> [Tarea A] Enumera los tipos de cargos estatales que, según el fragmento, el Partido Demócrata podría perder en los EEUU.
> [Tarea B] ¿Qué dos temas ilustran, según el fragmento, el suicidio político en curso?

> [Fragmento proporcionado]
Ganó Lula. Como muestra un mapa muy circulado en estos días, la gran mayoría de países latinoamericanos está ahora gobernado por partidos de izquierda o centroizquierda que, en sentido general, buscan reducir la pobreza y las desigualdades, promoviendo políticas económicas y sociales más justas para las mayorías. Muy diferente a lo que vemos en las democracias del norte, donde el mayor dinamismo político lo tienen los partidos de ultraderecha, con discursos anti-sistema centrados en la migración, la familia y los valores tradicionales. Sus izquierdas, mientras tanto, siguen prisioneras de su falta de visión y de propuestas, así como del temor a enfrentar el poder del capitalismo financiero cuyas políticas, paradójicamente, alimentan el descontento popular que sustenta el auge de las derechas.

 

Tomemos el caso de los EEUU, donde las encuestas vaticinan que el Partido Demócrata está a punto de perder una o ambas cámaras del Congreso, además de un buen número de cargos estatales (gobernaciones, legislaturas, cabildos y hasta juntas escolares), tras una campaña electoral repleta de ineptitudes y carente de propuestas. Dos temas en particular ilustran el suicidio político en curso, no solo del Partido Demócrata, sino también de los sectores progresistas dentro y fuera del partido que no han logrado articular una agenda alternativa al establishment liberal: la guerra en Ucrania y el activismo trans.

Entradas del conjunto de datos:

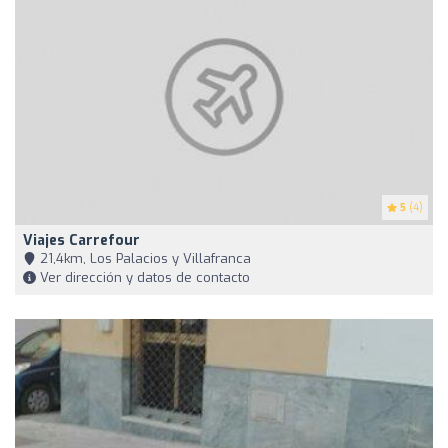
5
(4)
Viajes Carrefour
21,4km, Los Palacios y Villafranca
Ver dirección y datos de contacto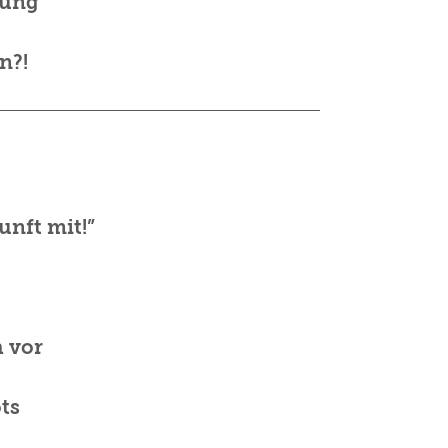
rung
n?!
unft mit!”
h vor
ts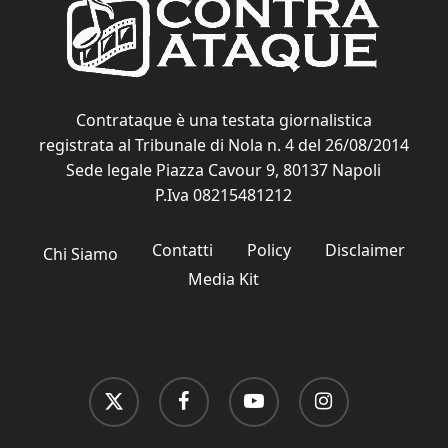
Contrataque è una testata giornalistica
registrata al Tribunale di Nola n. 4 del 26/08/2014
Sede legale Piazza Cavour 9, 80137 Napoli
P.Iva 08215481212
Contatti
Policy
Disclaimer
Chi Siamo
Media Kit
x-
facebook
youtube
instagram
twitter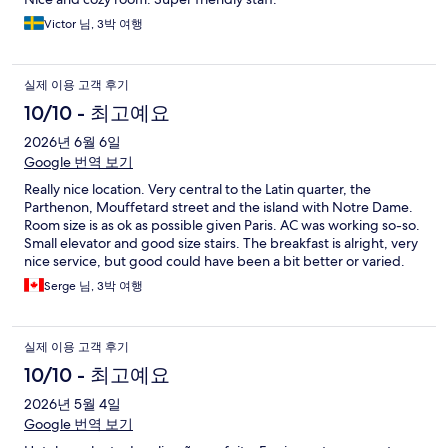
Victor 님, 3박 여행
실제 이용 고객 후기
10/10 - 최고예요
2026년 6월 6일
Google 번역 보기
Really nice location. Very central to the Latin quarter, the
Parthenon, Mouffetard street and the island with Notre Dame.
Room size is as ok as possible given Paris. AC was working so-so.
Small elevator and good size stairs. The breakfast is alright, very
nice service, but good could have been a bit better or varied.
Many other options within 5-10 minute walk.
Serge 님, 3박 여행
실제 이용 고객 후기
10/10 - 최고예요
2026년 5월 4일
Google 번역 보기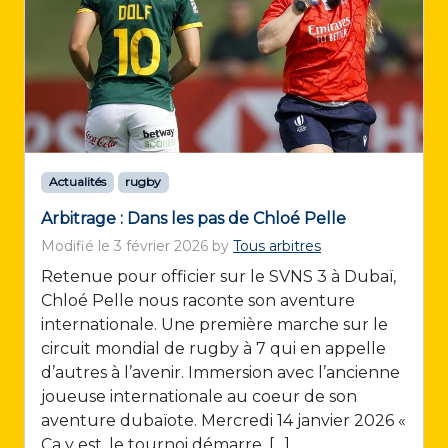
Actualités
rugby
Arbitrage : Dans les pas de Chloé Pelle
Modifié le
3 février 2026
by
Tous arbitres
Retenue pour officier sur le SVNS 3 à Dubaï,
Chloé Pelle nous raconte son aventure
internationale. Une première marche sur le
circuit mondial de rugby à 7 qui en appelle
d’autres à l’avenir. Immersion avec l’ancienne
joueuse internationale au coeur de son
aventure dubaïote. Mercredi 14 janvier 2026 «
Ça y est, le tournoi démarre. […]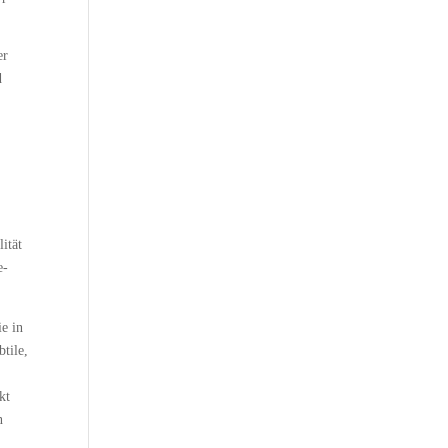
er
d
r
ität
e-
ie in
btile,
kt
n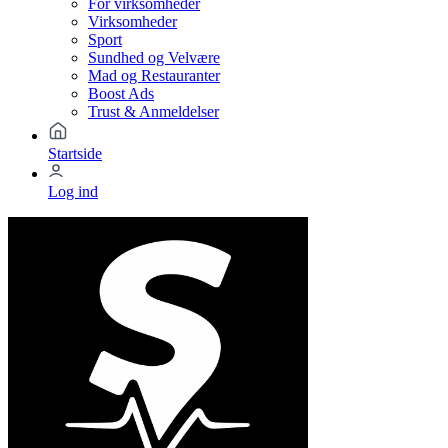
For virksomheder
Virksomheder
Sport
Sundhed og Velvære
Mad og Restauranter
Boost Ads
Trust & Anmeldelser
Startside
Log ind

> [Solución del ejercicio A] Gobernaciones, legislaturas, cabildos y juntas escolares.

> [Solución del ejercicio B] La guerra en Ucrania y el activismo trans.